B. Submission to Congress and the Comptroller General

    The Congressional Review Act, 5 U.S.C. 801 et seq., as added by the 
Small Business Regulatory Enforcement Fairness Act of 1996, generally 
provides that before a rule may take effect, the agency promulgating 
the rule must submit a rule report, which includes a copy of the rule, 
to each House of the Congress and to the Comptroller General of the 
United States. EPA will submit a report containing this action and 
other required information to the U.S. Senate, the U.S. House of 
Representatives, and the Comptroller General of the United States prior 
to publication of the rule in the Federal Register. A major rule cannot 
take effect until 60 days after it is published in the Federal 
Register. This action is not a ``major rule'' as defined by 5 U.S.C. 
804(2).

C. Petitions for Judicial Review

    Under section 307(b)(1) of the CAA, petitions for judicial review 
of this action must be filed in the United States Court of Appeals for 
the appropriate circuit by September 3, 2013. Filing a petition for 
reconsideration by the Administrator of this final rule does not affect 
the finality of this action for the purposes of judicial review nor 
does it extend the time within which a petition for judicial review may 
be filed, and shall not postpone the effectiveness of such rule or 
action.

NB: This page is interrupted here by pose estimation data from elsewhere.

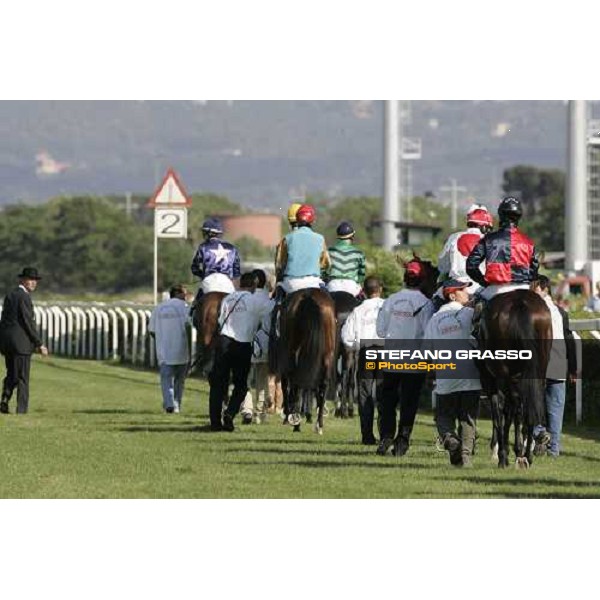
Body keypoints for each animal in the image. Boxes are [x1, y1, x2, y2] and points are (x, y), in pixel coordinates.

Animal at [274, 288, 338, 434]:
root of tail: (308, 296)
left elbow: (286, 384)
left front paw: (288, 416)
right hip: (327, 354)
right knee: (322, 384)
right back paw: (318, 424)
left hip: (293, 351)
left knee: (295, 381)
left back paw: (296, 422)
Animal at [480, 290, 552, 468]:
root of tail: (521, 303)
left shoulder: (489, 378)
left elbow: (499, 411)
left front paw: (501, 452)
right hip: (539, 369)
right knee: (529, 406)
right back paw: (527, 456)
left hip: (503, 373)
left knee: (510, 407)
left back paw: (512, 454)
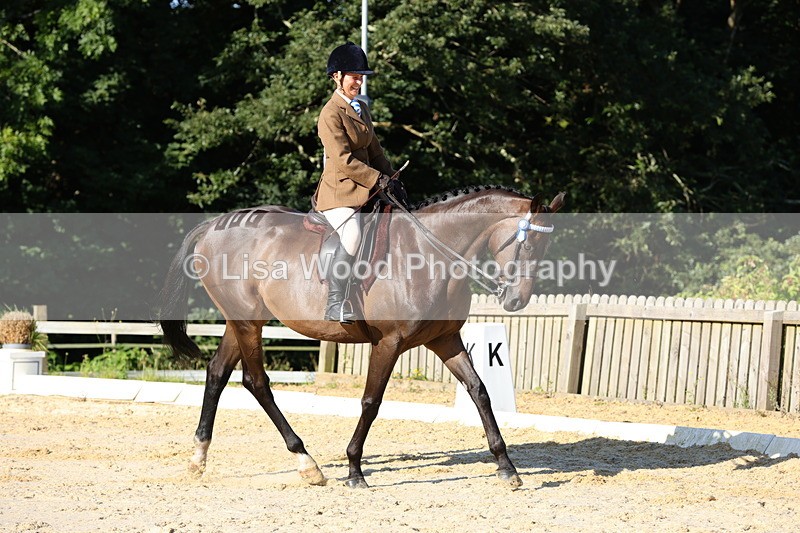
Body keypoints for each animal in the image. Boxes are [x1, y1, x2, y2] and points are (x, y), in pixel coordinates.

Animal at [159, 185, 565, 488]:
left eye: (546, 247)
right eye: (529, 245)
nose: (515, 301)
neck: (428, 254)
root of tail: (213, 226)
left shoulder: (445, 340)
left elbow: (480, 391)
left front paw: (507, 467)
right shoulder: (388, 343)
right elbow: (371, 402)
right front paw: (355, 470)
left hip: (241, 322)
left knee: (217, 373)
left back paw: (198, 459)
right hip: (247, 323)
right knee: (256, 381)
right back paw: (307, 463)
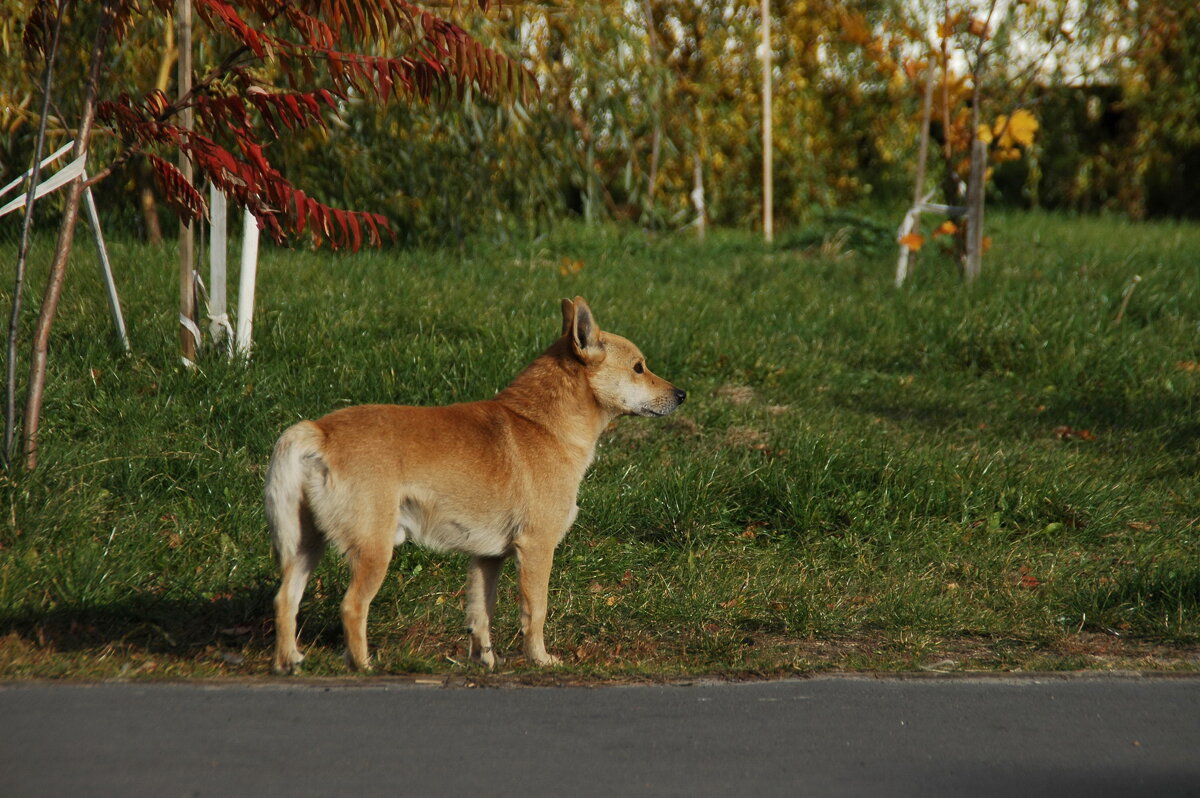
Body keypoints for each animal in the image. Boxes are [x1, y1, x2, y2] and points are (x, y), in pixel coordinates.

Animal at [270, 295, 686, 667]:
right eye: (638, 367)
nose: (682, 394)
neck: (542, 424)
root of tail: (320, 431)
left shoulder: (487, 558)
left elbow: (480, 614)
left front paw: (485, 661)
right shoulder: (536, 549)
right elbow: (535, 611)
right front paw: (540, 659)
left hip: (307, 546)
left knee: (285, 600)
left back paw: (289, 661)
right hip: (374, 551)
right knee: (352, 607)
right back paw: (363, 665)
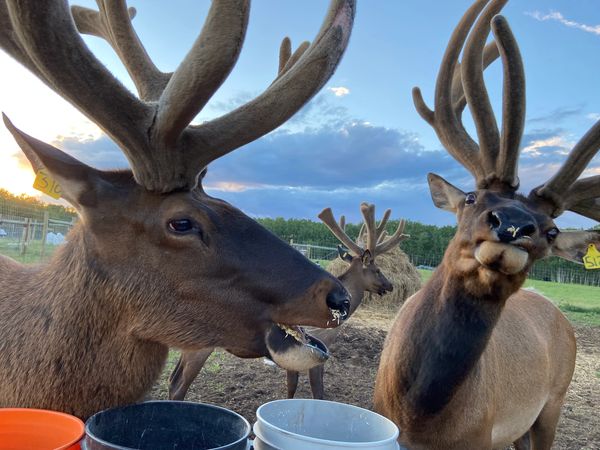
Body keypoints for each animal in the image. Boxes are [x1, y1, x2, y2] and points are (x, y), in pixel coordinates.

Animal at [372, 0, 596, 450]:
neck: (419, 417)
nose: (514, 225)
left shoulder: (481, 436)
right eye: (473, 198)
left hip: (551, 404)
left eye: (551, 231)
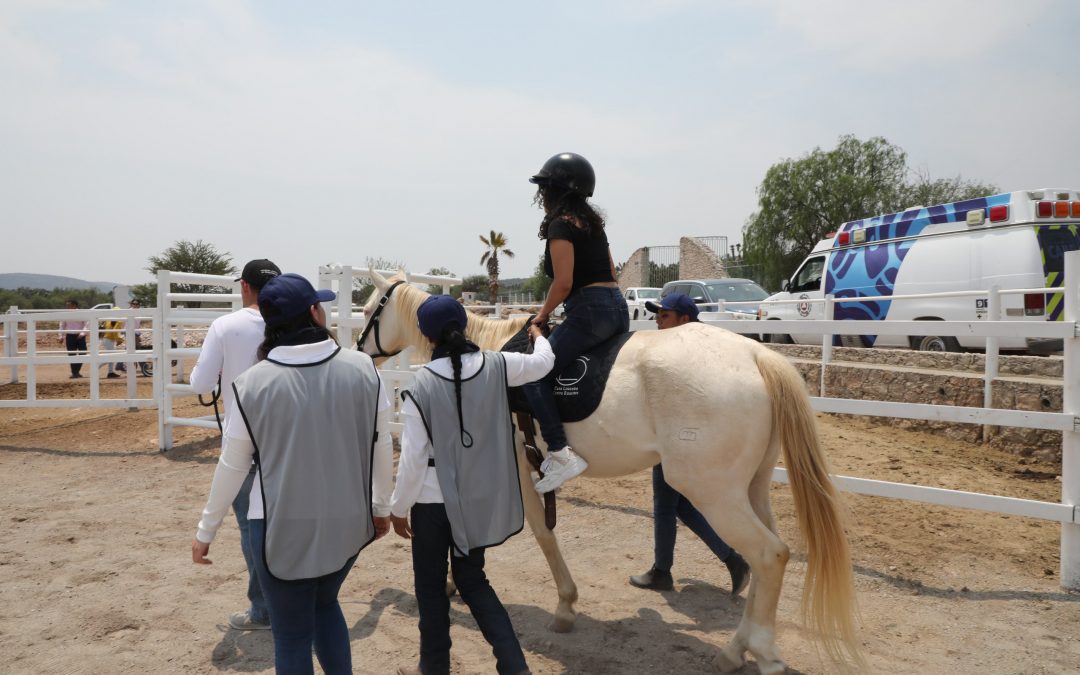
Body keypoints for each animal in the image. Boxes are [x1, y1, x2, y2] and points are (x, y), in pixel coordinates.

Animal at [360, 270, 859, 673]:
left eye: (368, 310)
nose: (360, 351)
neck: (477, 357)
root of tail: (757, 357)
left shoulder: (512, 470)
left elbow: (537, 532)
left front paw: (563, 605)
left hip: (713, 492)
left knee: (769, 555)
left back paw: (762, 653)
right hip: (749, 489)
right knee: (767, 556)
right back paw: (738, 648)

Parties with objections to this direct final rule are 
encouraged to file a comment in response to the parallel notice of 
proposed rulemaking for this action published in the proposed rules 
section of today's Federal Register, rather than file an immediate 
petition for judicial review of this direct final rule, so that EPA can 
withdraw this direct final rule and address the comment in the proposed 
rulemaking.
    This action approving the DDOE's negative declaration for HMIWI 
units may not be challenged later in proceedings to enforce its 
requirements. (See section 307(b)(2).)

List of Subjects in 40 CFR Part 62

    Environmental protection, Administrative practice and procedure, 
Air pollution control, Aluminum, Fertilizers, Fluoride, 
Intergovernmental relations, Paper and paper products industry, 
Phosphate, Reporting and recordkeeping requirements, Sulfur oxides, 
Sulfur acid plants, Waste treatment and disposal.

    Dated: June 13, 2013.
W.C. Early,
Acting Regional Administrator, Region III.

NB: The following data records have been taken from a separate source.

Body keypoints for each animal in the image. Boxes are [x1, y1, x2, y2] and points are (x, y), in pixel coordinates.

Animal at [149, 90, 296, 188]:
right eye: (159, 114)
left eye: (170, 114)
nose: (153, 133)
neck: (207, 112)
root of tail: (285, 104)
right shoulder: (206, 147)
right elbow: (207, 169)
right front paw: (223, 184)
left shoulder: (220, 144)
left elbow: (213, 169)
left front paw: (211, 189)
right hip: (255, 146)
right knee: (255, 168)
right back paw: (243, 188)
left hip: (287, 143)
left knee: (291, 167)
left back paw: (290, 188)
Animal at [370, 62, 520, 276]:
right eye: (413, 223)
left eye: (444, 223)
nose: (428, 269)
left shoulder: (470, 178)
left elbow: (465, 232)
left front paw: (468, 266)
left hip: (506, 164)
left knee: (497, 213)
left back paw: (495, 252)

    40 CFR part 62 is amended as follows:

PART 62--APPROVAL AND PROMULGATION OF STATE PLANS FOR DESIGNATED 
FACILITIES AND POLLUTANTS

0
1. The authority citation for part 62 continues to read as follows:

     Authority:  42 U.S.C. 7401 et seq.

Subpart J--District of Columbia

0
2. Section 62.2150 is amended by designating the existing paragraph as 
(a) and adding paragraph (b) to read as follows:


Sec.  62.2150  Identification of plan--negative declaration.

* * * * *
    (b) Letter from the District Department of the Environment, 
submitted to EPA on July 26, 2012, certifying that there are no known 
existing HMIWI units in the District of Columbia.